- Film poster
- Directed by: Dale Peterson
- Written by: Dale Peterson Margaret Kerrison Christine Bartsch
- Story by: Dale Peterson
- Produced by: Wendy K. Peterson Chris Pluchar
- Starring: Garrett M. Brown;
- Cinematography: Tanner Wolfe
- Edited by: Ken Greenbaum
- Production company: Magic Ring Productions
- Distributed by: Vision Films
- Release date: 2014;
- Running time: 105 minutes
- Country: United States
- Language: English

= Hello, My Name Is Frank =

Hello, My Name Is Frank is a 2014 American comedy drama film written and directed by Dale Peterson and starring Garrett M. Brown and Rachel DiPillo.
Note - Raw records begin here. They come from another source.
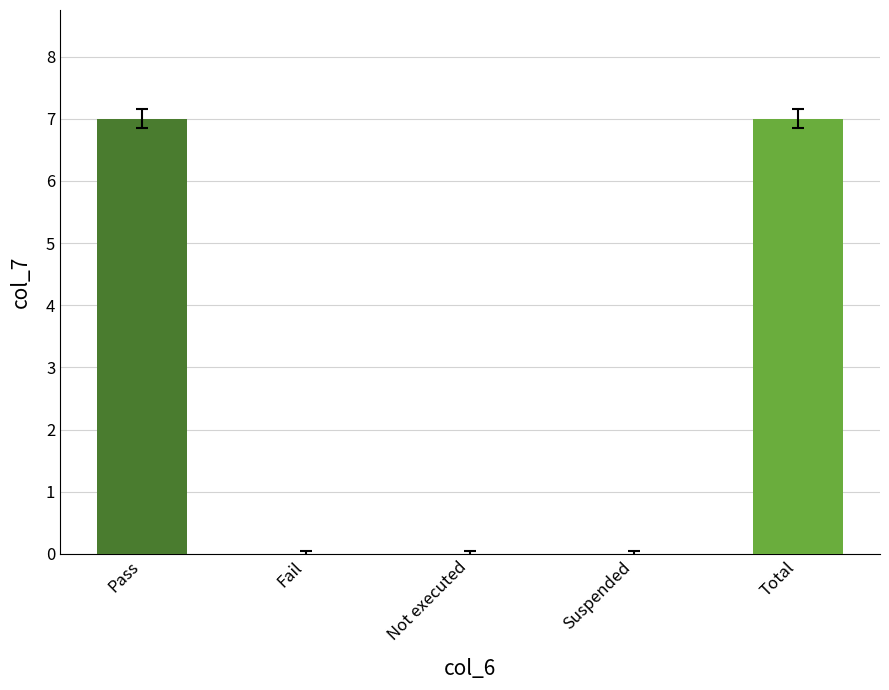

True or false: the data shows 7 at Pass.

True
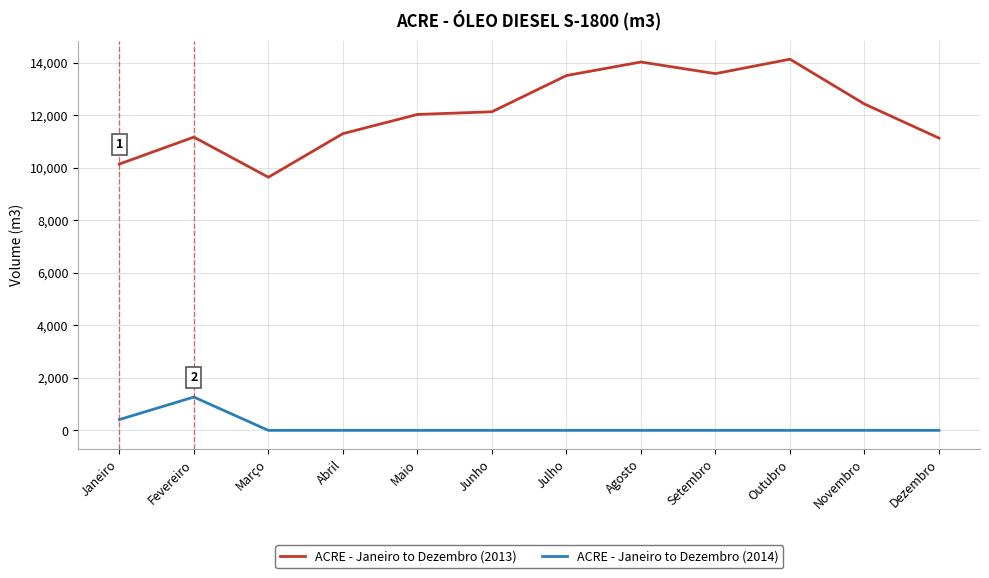

What is the total value across all series at Julho?

13515.5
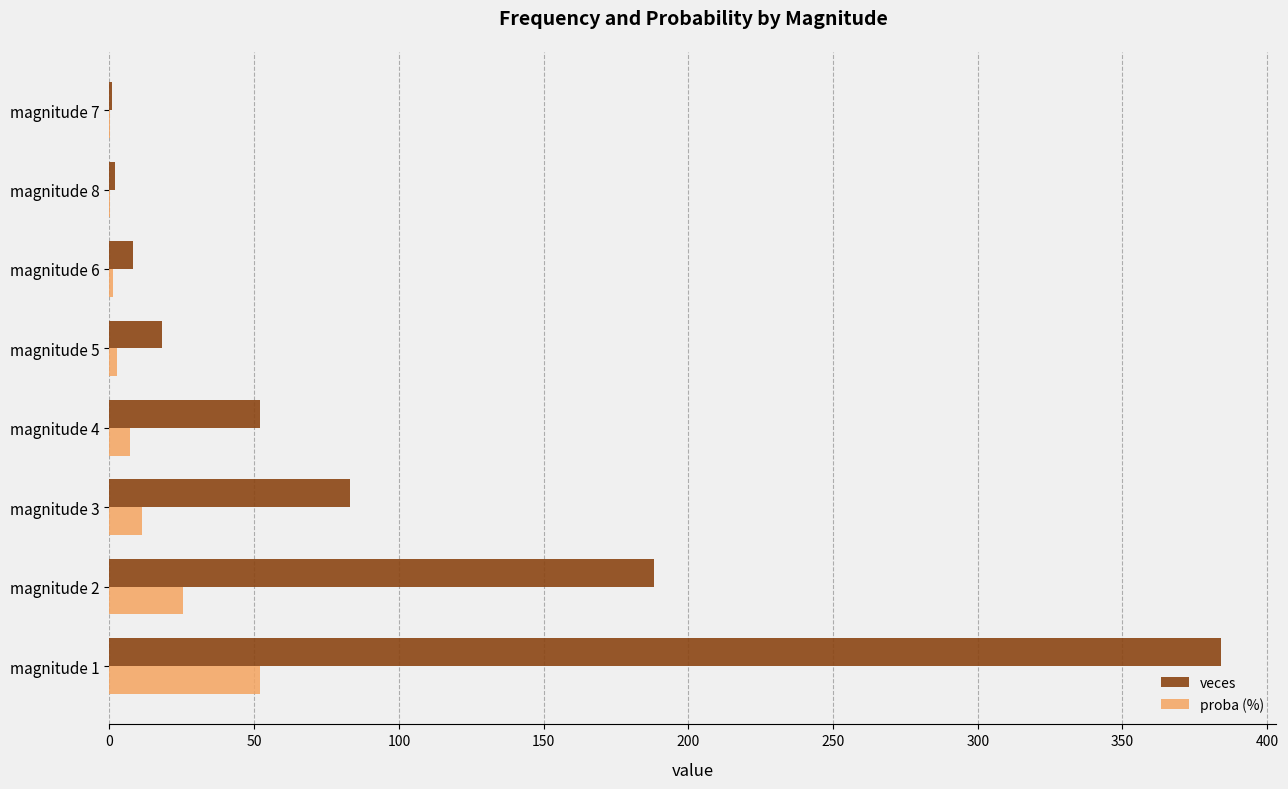

Which series has the widest spread of values?

veces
It follows the titular Frank, who is diagnosed with Tourette syndrome, along with Laura, the daughter of his live-in caretaker who recently died, and her friends Kim and Alisa as they go on a road trip to visit the grave of a friend, Stephanie, who they had promised, before she died, that they'd visit on her 18th birthday.

==Cast==
- Garrett M. Brown as Frank Brown
- Rachel DiPillo as Laura
- Mary Kate Wiles as Kim
- Hayley Kiyoko as Alisa
- Travis Caldwell as Vinnie
- Kitty Swink as Louise
- Ray Xifo as Ray
- James DuMont as Dad in Park
- Nate Hartley as John
- Wayne Duvall as Preacher
- Brent Briscoe as Puggis
- Tess Harper as Aunt Flossie

==Accolades==
At the Manhattan Film Festival, the film won the Best Dramatic Feature Award and Brown garnered the Best Actor Award.